INPUT DATA:
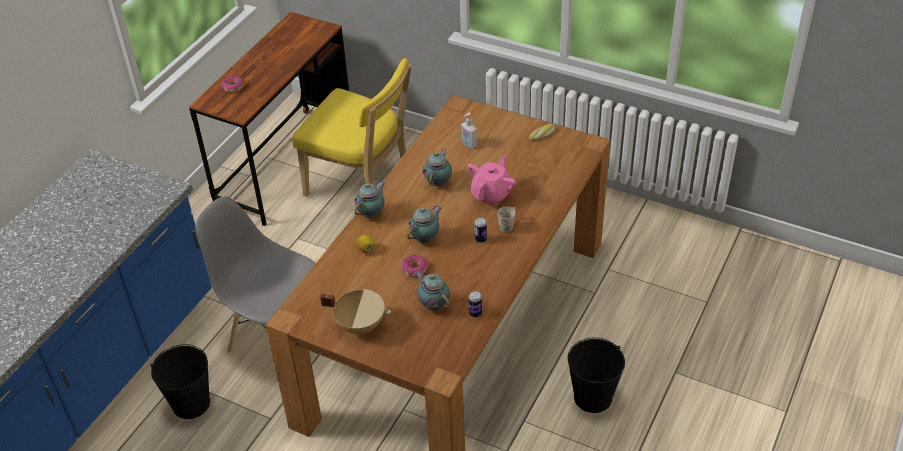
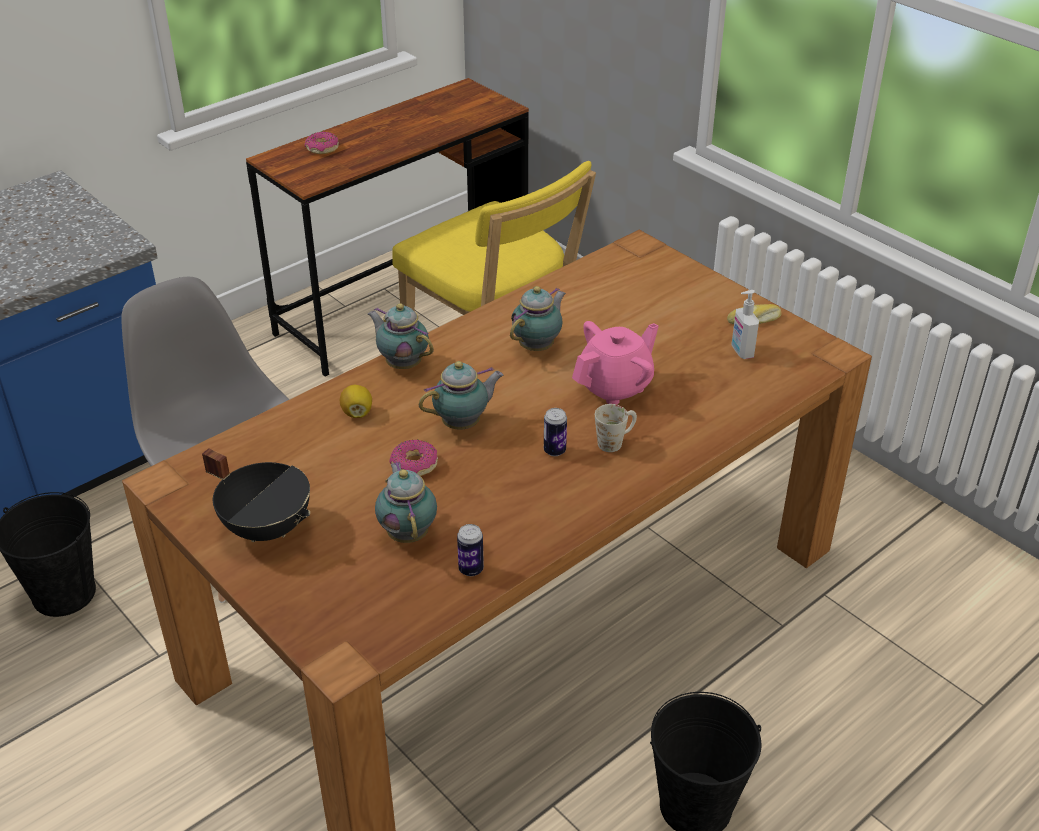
camera: 20 degrees right, 5 degrees down
beige cooking pot [320,289,391,335] -> black cooking pot [202,448,310,542]
teapot [354,181,385,219] -> teapot turned 105 degrees counterclockwise [368,303,434,369]
soap dispenser [462,113,477,149] -> soap dispenser moved to [731,290,759,359]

WHAT IS REQUIRED:
What is needed is every line from the data above that includes the string "degrees", copied out.

SOLVED EXERCISE:
camera: 20 degrees right, 5 degrees down
teapot [354,181,385,219] -> teapot turned 105 degrees counterclockwise [368,303,434,369]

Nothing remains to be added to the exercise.